## Exercise directions
Which lines in the data below contain the word "которые"? Copy each of them in full, matching case exactly.

::: Material to process

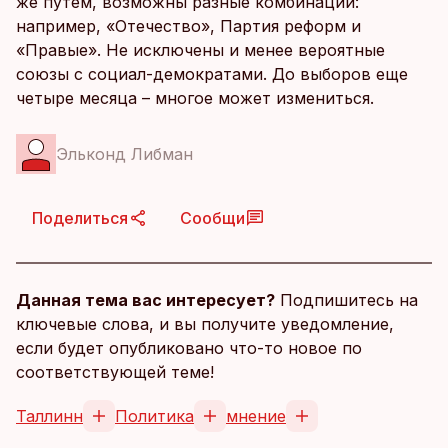
же путем, возможны разные комбинации:
например, «Отечество», Партия реформ и
«Правые». Не исключены и менее вероятные
союзы с социал-демократами. До выборов еще
четыре месяца – многое может измениться.
Эльконд Либман
Поделиться
Сообщи
Данная тема вас интересует?
Подпишитесь на
ключевые слова, и вы получите уведомление,
если будет опубликовано что-то новое по
соответствующей теме!
Таллинн
Политика
мнение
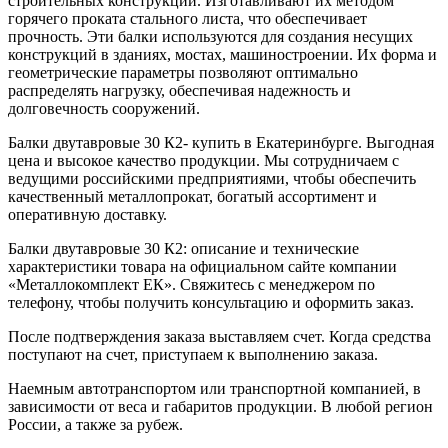
строительных конструкций. Изготавливают их методом
горячего проката стального листа, что обеспечивает
прочность. Эти балки используются для создания несущих
конструкций в зданиях, мостах, машиностроении. Их форма и
геометрические параметры позволяют оптимально
распределять нагрузку, обеспечивая надежность и
долговечность сооружений.
Балки двутавровые 30 К2- купить в Екатеринбурге. Выгодная
цена и высокое качество продукции. Мы сотрудничаем с
ведущими российскими предприятиями, чтобы обеспечить
качественный металлопрокат, богатый ассортимент и
оперативную доставку.
Балки двутавровые 30 К2: описание и технические
характеристики товара на официальном сайте компании
«Металлокомплект ЕК». Свяжитесь с менеджером по
телефону, чтобы получить консультацию и оформить заказ.
После подтверждения заказа выставляем счет. Когда средства
поступают на счет, приступаем к выполнению заказа.
Наемным автотранспортом или транспортной компанией, в
зависимости от веса и габаритов продукции. В любой регион
России, а также за рубеж.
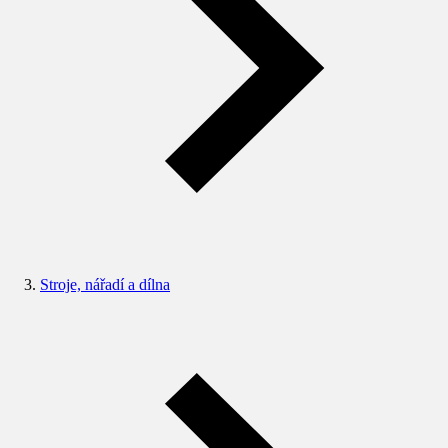
Stroje, nářadí a dílna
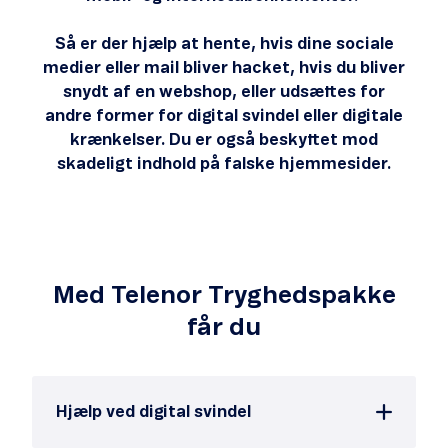
Så er der hjælp at hente, hvis dine sociale
medier eller mail bliver hacket, hvis du bliver
snydt af en webshop, eller udsættes for
andre former for digital svindel eller digitale
krænkelser. Du er også beskyttet mod
skadeligt indhold på falske hjemmesider.
Med Telenor Tryghedspakke
får du
Hjælp ved digital svindel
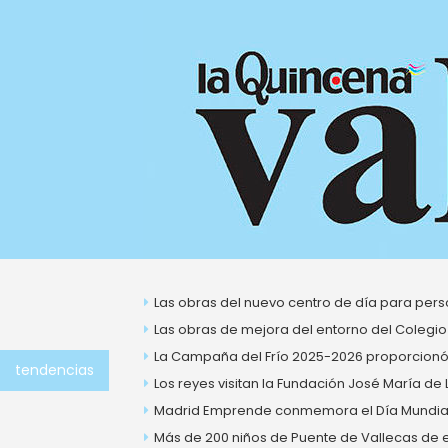
Ir
al
contenido
Las obras del nuevo centro de día para perso
Las obras de mejora del entorno del Colegio
La Campaña del Frío 2025-2026 proporcionó 
tendencias
Los reyes visitan la Fundación José María de
Madrid Emprende conmemora el Día Mundial 
Más de 200 niños de Puente de Vallecas de ent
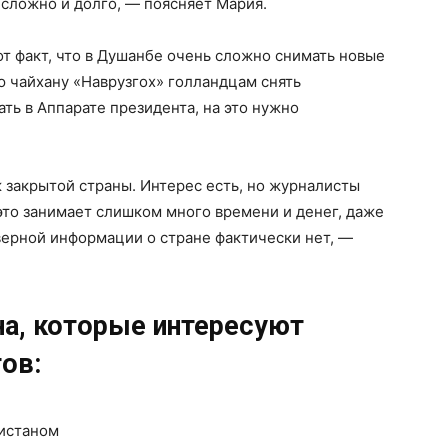
 сложно и долго, — поясняет Мария.
от факт, что в Душанбе очень сложно снимать новые
 чайхану «Наврузгох» голландцам снять
ть в Аппарате президента, на это нужно
 закрытой страны. Интерес есть, но журналисты
 это занимает слишком много времени и денег, даже
верной информации о стране фактически нет, —
на, которые интересуют
ов:
нистаном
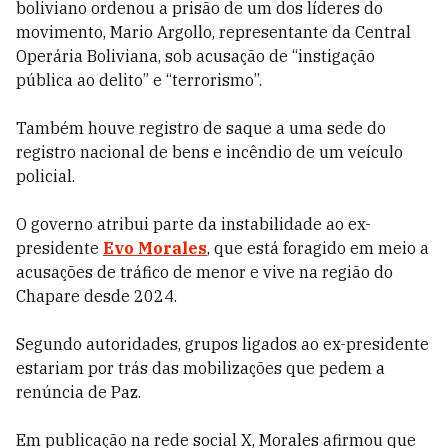
boliviano ordenou a prisão de um dos líderes do
movimento, Mario Argollo, representante da Central
Operária Boliviana, sob acusação de “instigação
pública ao delito” e “terrorismo”.
Também houve registro de saque a uma sede do
registro nacional de bens e incêndio de um veículo
policial.
O governo atribui parte da instabilidade ao ex-
presidente
Evo Morales
, que está foragido em meio a
acusações de tráfico de menor e vive na região do
Chapare desde 2024.
Segundo autoridades, grupos ligados ao ex-presidente
estariam por trás das mobilizações que pedem a
renúncia de Paz.
Em publicação na rede social X, Morales afirmou que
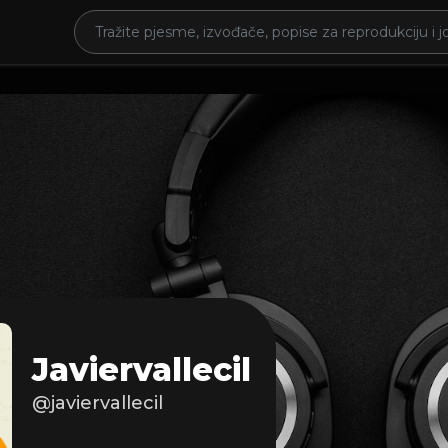
Javiervallecil
@javiervallecil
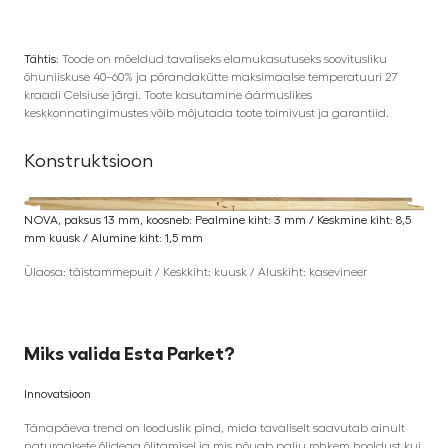
Tähtis:
Toode on mõeldud tavaliseks elamukasutuseks soovitusliku
õhuniiskuse 40–60% ja põrandakütte maksimaalse temperatuuri 27
kraadi Celsiuse järgi. Toote kasutamine äärmuslikes
keskkonnatingimustes võib mõjutada toote toimivust ja garantiid.
Konstruktsioon
NOVA, paksus 13 mm, koosneb: Pealmine kiht: 3 mm / Keskmine kiht: 8,5
mm kuusk / Alumine kiht: 1,5 mm
Ülaosa: täistammepuit / Keskkiht: kuusk / Aluskiht: kasevineer
Miks valida Esta Parket?
Innovatsioon
Tänapäeva trend on looduslik pind, mida tavaliselt saavutab ainult
naturaalsete õlidega õlitamisel ja mis nõuab palju rohkem hooldust kui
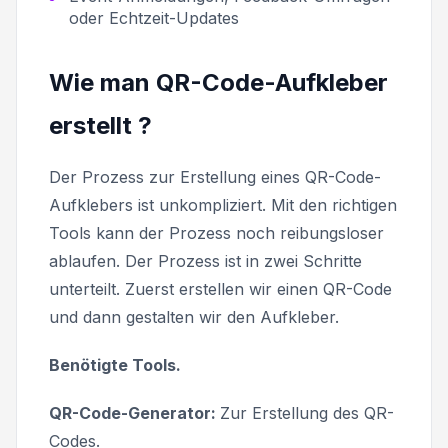
oder Echtzeit-Updates
Wie man QR-Code-Aufkleber
erstellt ?
Der Prozess zur Erstellung eines QR-Code-
Aufklebers ist unkompliziert. Mit den richtigen
Tools kann der Prozess noch reibungsloser
ablaufen. Der Prozess ist in zwei Schritte
unterteilt. Zuerst erstellen wir einen QR-Code
und dann gestalten wir den Aufkleber.
Benötigte Tools.
QR-Code-Generator:
Zur Erstellung des QR-
Codes.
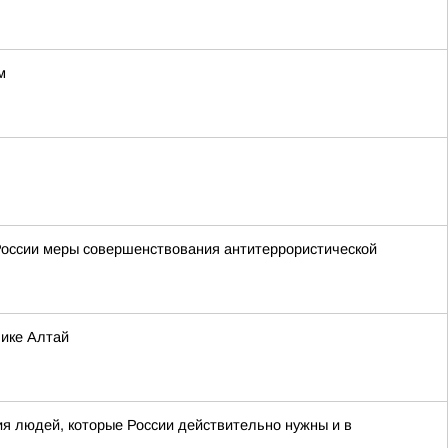
м
России меры совершенствования антитеррористической
лике Алтай
я людей, которые России действительно нужны и в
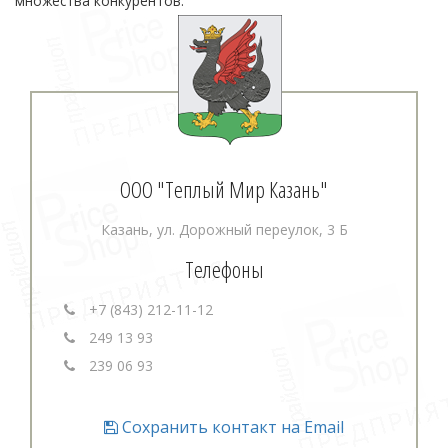
множества конкурентов.
ООО "Теплый Мир Казань"
Казань, ул. Дорожный переулок, 3 Б
Телефоны
+7 (843) 212-11-12
249 13 93
239 06 93
Сохранить контакт на Email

::::::

## Exercise result
на, которые интересуют
я людей, которые России действительно нужны и в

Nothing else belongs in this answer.